> _YOUR INSTRUCTIONS_: Copy out, without alteration, the lines from the one containing "Which series changed" through the one containing "What is the average value of the 最低 series?", inclusive.

> _Records from a dataset_:
┌────────

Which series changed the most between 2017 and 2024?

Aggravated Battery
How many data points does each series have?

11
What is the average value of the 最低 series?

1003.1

└────────
┌────────

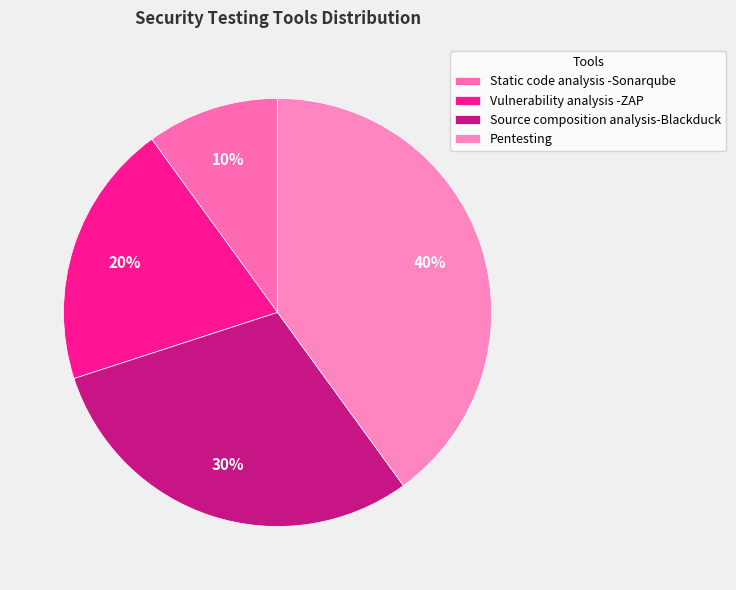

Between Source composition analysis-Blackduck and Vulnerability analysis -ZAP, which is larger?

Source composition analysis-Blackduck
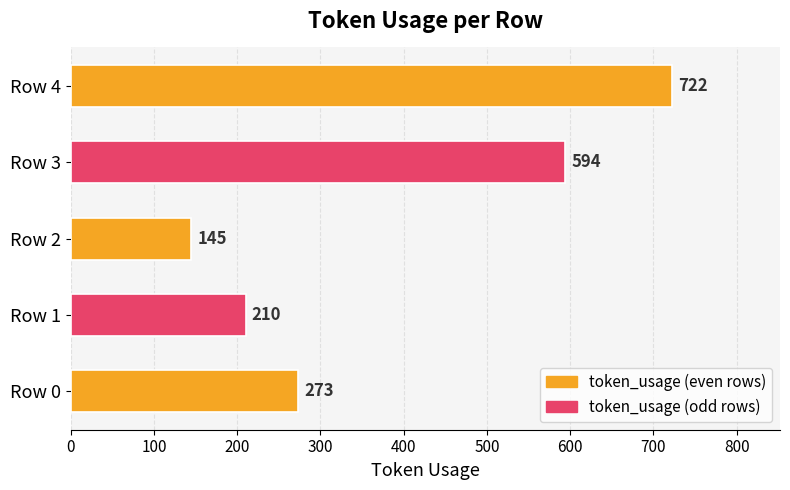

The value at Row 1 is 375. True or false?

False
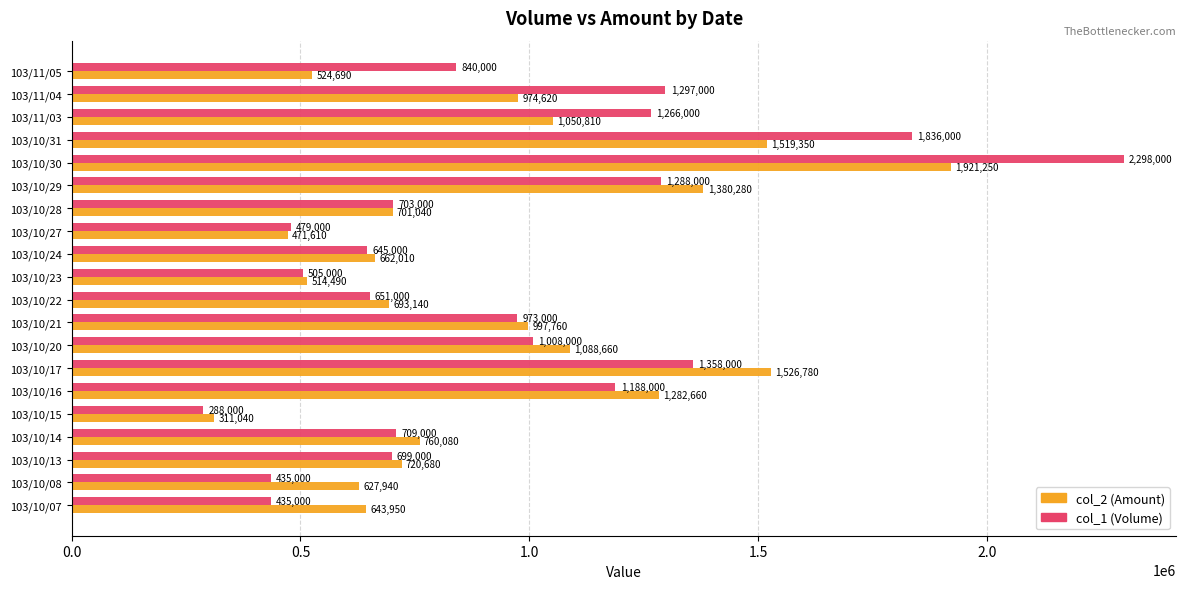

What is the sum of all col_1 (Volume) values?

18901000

└────────
┌────────

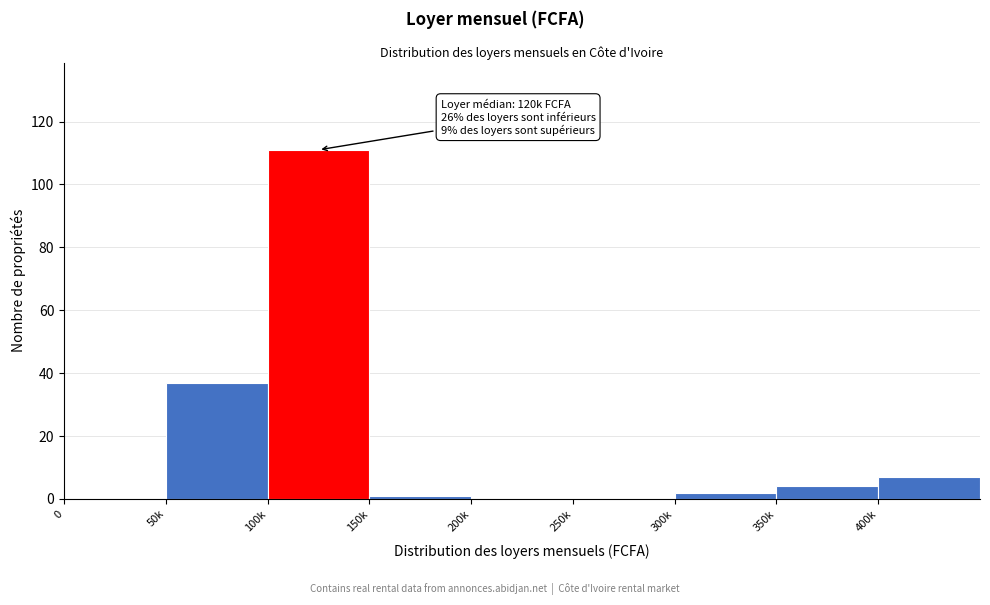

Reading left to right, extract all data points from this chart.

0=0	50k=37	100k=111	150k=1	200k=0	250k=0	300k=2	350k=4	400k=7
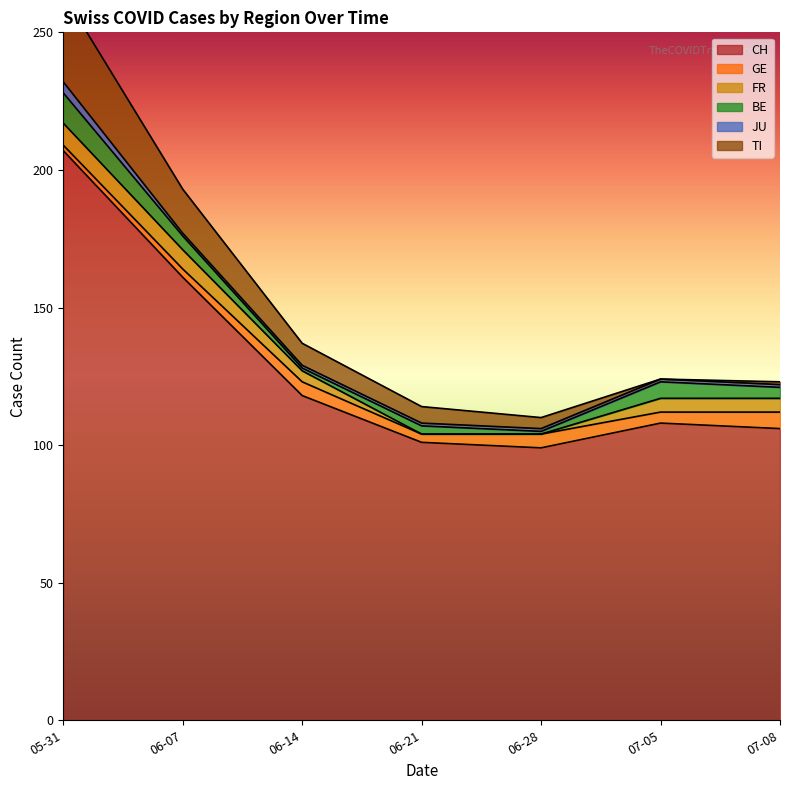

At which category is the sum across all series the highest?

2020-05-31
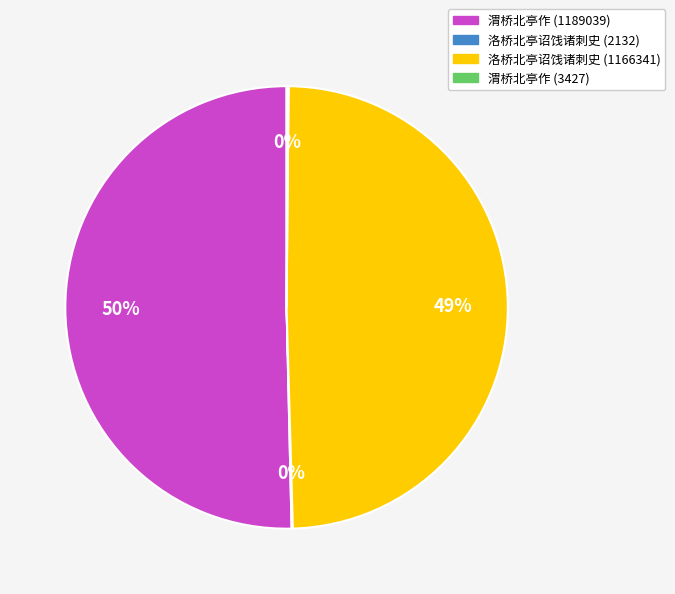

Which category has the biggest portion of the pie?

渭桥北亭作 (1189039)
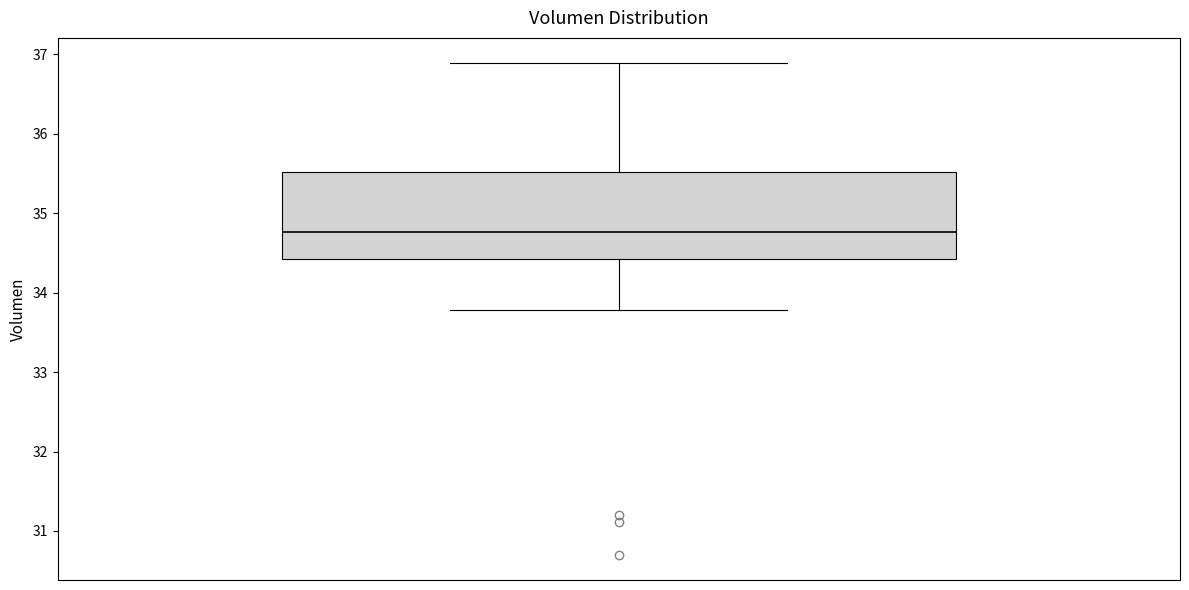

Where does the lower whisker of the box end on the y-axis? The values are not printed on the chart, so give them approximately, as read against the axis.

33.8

└────────

> _TASK RESPONSE_:
Which series changed the most between 2017 and 2024?

Aggravated Battery
How many data points does each series have?

11
What is the average value of the 最低 series?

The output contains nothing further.